Problem to work on: Repeat the data exactly, please; no pictures belong in the copy.

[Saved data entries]
------------------------------

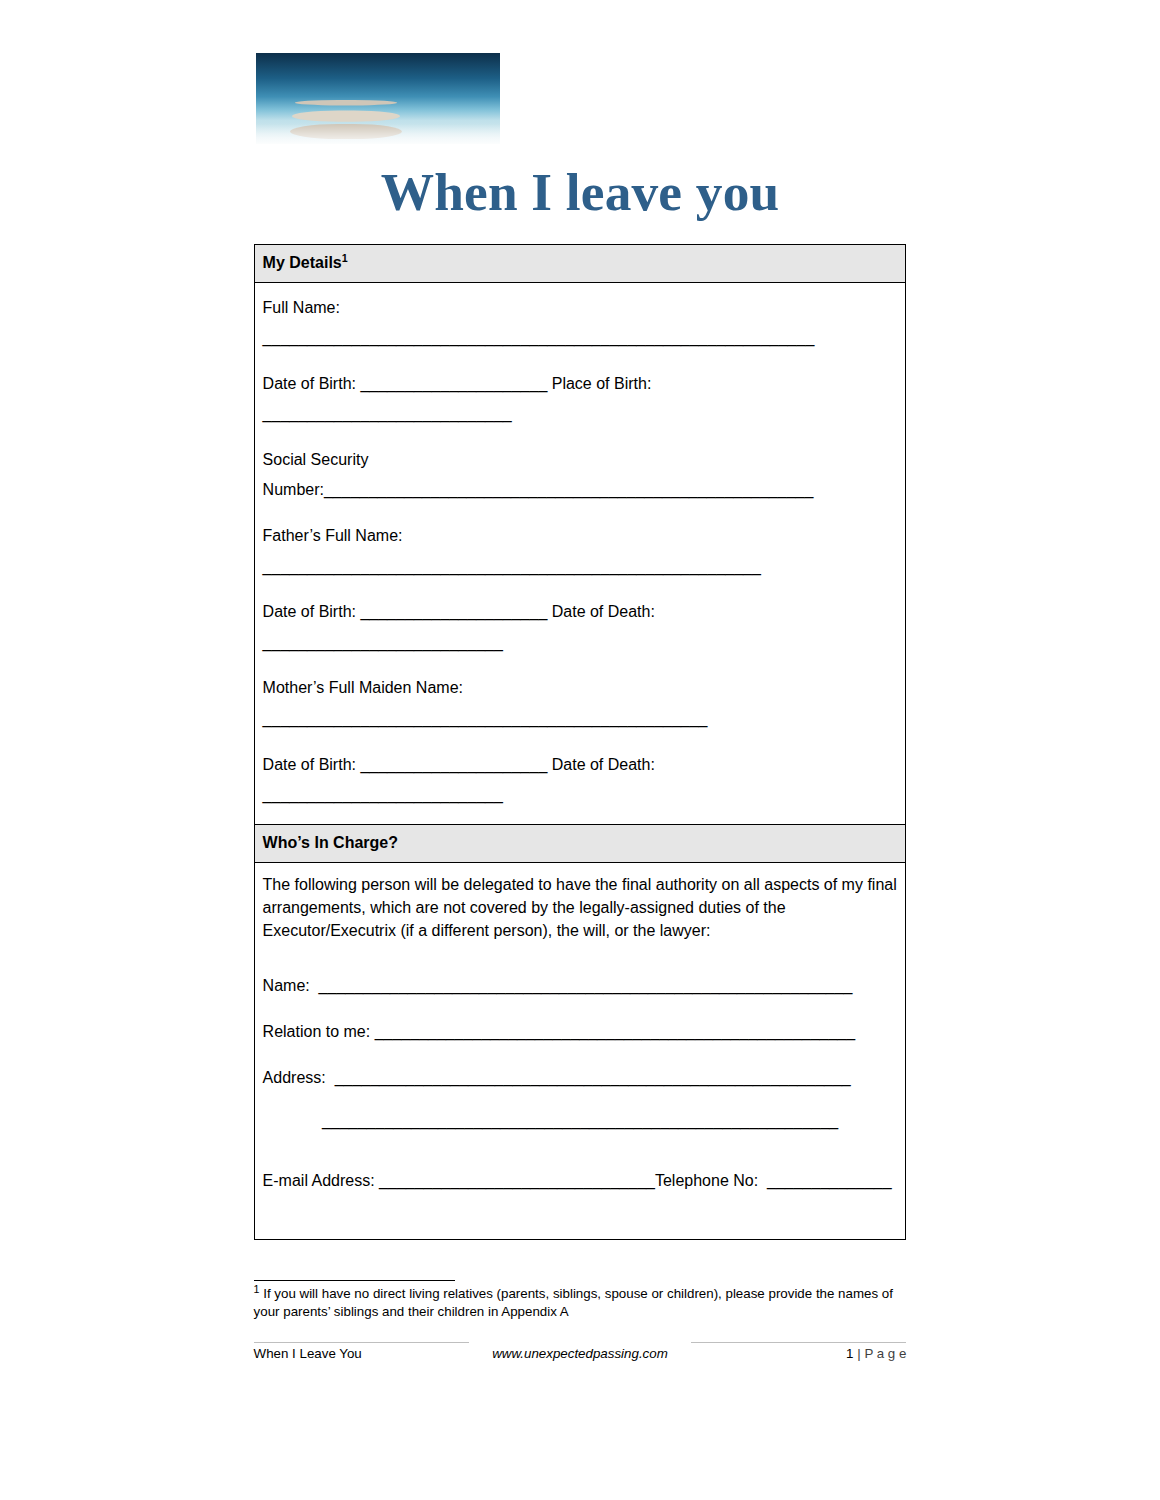When I leave you
| My Details 1 |
| Full Name: ______________________________________________________________ Date of Birth: _____________________ Place of Birth: ____________________________ Social Security Number:_______________________________________________________ Father’s Full Name: ________________________________________________________ Date of Birth: _____________________ Date of Death: ___________________________ Mother’s Full Maiden Name: __________________________________________________ Date of Birth: _____________________ Date of Death: ___________________________ |
| Who’s In Charge? |
| The following person will be delegated to have the final authority on all aspects of my final arrangements, which are not covered by the legally-assigned duties of the Executor/Executrix (if a different person), the will, or the lawyer: Name: ____________________________________________________________ Relation to me: ______________________________________________________ Address: __________________________________________________________ __________________________________________________________ E-mail Address: _______________________________Telephone No: ______________ |
1 If you will have no direct living relatives (parents, siblings, spouse or children), please provide the names of your parents’ siblings and their children in Appendix A
When I Leave You
www.unexpectedpassing.com
1 | P a g e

------------------------------

Reply to the exercise:
When I leave you
| My Details 1 |
| Full Name: ______________________________________________________________ Date of Birth: _____________________ Place of Birth: ____________________________ Social Security Number:_______________________________________________________ Father’s Full Name: ________________________________________________________ Date of Birth: _____________________ Date of Death: ___________________________ Mother’s Full Maiden Name: __________________________________________________ Date of Birth: _____________________ Date of Death: ___________________________ |
| Who’s In Charge? |
| The following person will be delegated to have the final authority on all aspects of my final arrangements, which are not covered by the legally-assigned duties of the Executor/Executrix (if a different person), the will, or the lawyer: Name: ____________________________________________________________ Relation to me: ______________________________________________________ Address: __________________________________________________________ __________________________________________________________ E-mail Address: _______________________________Telephone No: ______________ |
1 If you will have no direct living relatives (parents, siblings, spouse or children), please provide the names of your parents’ siblings and their children in Appendix A
When I Leave You
www.unexpectedpassing.com
1 | P a g e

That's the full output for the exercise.